### WORK TO BE COMPLETED:
Copy the entries from the line containing "Rendered at 2001 by 1125 pixels." through the line containing "text_box Attributes: active, inquisitive, social", with "layout element" changed to "page element" and everything else unchanged.

# # # #

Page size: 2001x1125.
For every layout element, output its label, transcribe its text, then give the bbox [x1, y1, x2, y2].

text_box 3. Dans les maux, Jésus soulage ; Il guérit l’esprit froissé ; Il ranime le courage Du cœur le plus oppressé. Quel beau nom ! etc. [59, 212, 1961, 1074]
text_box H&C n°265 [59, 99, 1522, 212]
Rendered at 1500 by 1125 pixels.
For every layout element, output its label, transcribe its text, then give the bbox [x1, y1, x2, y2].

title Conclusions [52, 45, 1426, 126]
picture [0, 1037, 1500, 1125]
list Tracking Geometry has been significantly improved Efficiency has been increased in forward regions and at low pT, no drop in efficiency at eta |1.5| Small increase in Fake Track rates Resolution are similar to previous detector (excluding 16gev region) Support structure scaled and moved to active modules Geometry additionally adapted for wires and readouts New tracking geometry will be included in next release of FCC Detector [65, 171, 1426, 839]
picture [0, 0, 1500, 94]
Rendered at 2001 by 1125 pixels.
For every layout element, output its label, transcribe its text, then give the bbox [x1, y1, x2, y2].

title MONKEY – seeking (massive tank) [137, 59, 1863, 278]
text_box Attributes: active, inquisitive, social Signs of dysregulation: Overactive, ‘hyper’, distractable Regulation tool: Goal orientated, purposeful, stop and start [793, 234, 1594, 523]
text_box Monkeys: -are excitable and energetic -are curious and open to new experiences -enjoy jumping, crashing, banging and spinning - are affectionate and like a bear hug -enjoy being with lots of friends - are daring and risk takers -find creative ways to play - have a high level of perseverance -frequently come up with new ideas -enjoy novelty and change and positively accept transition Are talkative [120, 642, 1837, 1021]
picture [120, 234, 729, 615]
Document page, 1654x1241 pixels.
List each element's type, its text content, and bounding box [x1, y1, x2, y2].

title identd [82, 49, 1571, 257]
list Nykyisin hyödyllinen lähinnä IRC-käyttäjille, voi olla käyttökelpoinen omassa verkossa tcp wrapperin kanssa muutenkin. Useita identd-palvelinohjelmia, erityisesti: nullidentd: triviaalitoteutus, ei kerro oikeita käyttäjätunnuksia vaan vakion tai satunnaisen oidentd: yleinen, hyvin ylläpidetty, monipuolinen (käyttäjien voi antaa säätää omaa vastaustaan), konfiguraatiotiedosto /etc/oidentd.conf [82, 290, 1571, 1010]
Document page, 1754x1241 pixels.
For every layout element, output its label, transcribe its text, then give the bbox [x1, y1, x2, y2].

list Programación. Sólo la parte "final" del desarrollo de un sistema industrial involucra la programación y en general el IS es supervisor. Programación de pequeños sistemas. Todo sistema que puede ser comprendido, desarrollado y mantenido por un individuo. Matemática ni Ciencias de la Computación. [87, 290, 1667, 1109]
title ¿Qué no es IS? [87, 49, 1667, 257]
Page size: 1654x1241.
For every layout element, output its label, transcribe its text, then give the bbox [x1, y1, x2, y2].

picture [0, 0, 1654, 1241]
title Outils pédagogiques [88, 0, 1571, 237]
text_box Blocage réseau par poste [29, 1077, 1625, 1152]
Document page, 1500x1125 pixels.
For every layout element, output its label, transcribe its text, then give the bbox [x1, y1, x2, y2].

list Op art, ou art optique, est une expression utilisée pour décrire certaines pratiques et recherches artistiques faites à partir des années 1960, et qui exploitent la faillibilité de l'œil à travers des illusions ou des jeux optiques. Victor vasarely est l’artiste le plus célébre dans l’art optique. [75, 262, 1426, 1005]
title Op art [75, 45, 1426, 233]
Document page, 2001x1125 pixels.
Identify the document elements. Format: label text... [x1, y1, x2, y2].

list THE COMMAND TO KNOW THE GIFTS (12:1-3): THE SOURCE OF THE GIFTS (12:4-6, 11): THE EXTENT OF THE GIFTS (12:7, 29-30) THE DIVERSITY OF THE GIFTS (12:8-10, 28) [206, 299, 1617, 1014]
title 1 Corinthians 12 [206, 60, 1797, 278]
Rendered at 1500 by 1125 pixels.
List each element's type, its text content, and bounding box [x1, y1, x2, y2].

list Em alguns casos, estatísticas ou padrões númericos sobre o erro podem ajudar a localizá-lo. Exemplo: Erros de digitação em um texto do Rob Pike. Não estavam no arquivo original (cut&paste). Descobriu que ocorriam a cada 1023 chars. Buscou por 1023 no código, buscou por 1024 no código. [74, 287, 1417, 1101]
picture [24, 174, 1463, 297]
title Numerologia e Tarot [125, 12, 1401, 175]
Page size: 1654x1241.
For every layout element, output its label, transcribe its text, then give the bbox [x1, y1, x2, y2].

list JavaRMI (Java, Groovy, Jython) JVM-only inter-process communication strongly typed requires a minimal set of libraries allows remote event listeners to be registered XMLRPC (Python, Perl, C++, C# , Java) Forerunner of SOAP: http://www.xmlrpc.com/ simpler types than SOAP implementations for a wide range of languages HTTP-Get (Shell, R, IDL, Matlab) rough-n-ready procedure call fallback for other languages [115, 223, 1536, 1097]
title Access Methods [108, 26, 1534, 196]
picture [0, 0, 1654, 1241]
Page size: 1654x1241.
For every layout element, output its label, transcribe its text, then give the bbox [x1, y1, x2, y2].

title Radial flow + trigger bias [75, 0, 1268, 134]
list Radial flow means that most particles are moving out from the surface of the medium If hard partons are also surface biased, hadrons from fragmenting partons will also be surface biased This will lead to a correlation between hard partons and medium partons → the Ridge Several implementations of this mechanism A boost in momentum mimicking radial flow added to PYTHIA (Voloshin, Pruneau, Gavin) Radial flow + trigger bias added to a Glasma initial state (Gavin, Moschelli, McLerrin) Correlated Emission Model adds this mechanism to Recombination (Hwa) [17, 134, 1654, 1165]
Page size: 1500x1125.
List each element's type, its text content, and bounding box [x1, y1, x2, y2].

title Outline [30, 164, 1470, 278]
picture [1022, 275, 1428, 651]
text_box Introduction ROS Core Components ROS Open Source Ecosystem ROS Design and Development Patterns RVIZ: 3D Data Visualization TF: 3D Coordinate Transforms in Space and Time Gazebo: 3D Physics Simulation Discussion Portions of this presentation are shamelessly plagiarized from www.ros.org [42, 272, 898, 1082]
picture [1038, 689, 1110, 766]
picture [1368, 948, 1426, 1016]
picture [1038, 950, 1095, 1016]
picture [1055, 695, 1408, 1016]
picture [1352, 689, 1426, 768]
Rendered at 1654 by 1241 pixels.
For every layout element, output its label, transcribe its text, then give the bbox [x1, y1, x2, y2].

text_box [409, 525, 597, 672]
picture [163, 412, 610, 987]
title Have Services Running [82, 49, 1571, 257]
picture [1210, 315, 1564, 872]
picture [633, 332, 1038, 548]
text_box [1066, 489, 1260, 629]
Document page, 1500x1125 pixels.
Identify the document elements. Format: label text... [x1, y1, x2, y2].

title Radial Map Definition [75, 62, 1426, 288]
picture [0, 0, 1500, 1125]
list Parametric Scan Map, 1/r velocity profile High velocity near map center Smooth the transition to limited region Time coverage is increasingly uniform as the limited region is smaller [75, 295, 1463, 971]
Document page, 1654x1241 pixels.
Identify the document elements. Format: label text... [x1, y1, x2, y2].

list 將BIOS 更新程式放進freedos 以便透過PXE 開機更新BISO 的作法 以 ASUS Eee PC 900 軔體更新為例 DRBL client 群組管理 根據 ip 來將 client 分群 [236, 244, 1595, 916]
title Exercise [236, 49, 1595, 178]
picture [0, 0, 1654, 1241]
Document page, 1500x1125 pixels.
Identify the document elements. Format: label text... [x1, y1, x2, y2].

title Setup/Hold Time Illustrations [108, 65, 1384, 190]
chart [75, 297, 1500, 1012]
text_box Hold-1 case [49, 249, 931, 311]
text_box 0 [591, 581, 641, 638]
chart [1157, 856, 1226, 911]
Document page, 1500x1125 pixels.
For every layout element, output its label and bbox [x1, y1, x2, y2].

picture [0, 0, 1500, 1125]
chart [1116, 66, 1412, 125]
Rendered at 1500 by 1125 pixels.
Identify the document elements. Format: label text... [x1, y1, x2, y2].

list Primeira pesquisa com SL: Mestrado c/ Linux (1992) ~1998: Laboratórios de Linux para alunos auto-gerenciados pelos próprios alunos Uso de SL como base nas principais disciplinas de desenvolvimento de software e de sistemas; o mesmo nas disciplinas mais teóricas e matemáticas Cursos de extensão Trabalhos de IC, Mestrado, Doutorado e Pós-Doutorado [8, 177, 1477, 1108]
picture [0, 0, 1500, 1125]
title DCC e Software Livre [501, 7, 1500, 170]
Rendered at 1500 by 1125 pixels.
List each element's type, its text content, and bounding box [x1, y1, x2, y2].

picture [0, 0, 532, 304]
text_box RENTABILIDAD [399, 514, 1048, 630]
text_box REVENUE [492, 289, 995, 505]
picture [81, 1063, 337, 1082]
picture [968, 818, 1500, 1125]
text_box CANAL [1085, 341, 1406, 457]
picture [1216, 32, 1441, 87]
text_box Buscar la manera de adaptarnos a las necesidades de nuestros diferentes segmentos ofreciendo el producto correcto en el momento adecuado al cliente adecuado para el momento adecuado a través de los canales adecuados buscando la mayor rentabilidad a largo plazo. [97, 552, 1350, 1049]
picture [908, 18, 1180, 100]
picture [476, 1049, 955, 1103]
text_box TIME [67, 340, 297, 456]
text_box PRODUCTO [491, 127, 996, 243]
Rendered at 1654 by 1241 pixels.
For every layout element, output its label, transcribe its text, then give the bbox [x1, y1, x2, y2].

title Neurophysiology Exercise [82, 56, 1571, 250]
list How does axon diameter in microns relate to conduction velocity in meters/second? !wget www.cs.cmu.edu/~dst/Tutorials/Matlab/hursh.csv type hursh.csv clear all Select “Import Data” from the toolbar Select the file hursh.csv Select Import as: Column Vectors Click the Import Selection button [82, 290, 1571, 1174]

# # # #

### WRITTEN SOLUTION:
Rendered at 2001 by 1125 pixels.
For every page element, output its label, transcribe its text, then give the bbox [x1, y1, x2, y2].

title MONKEY – seeking (massive tank) [137, 59, 1863, 278]
text_box Attributes: active, inquisitive, social Signs of dysregulation: Overactive, ‘hyper’, distractable Regulation tool: Goal orientated, purposeful, stop and start [793, 234, 1594, 523]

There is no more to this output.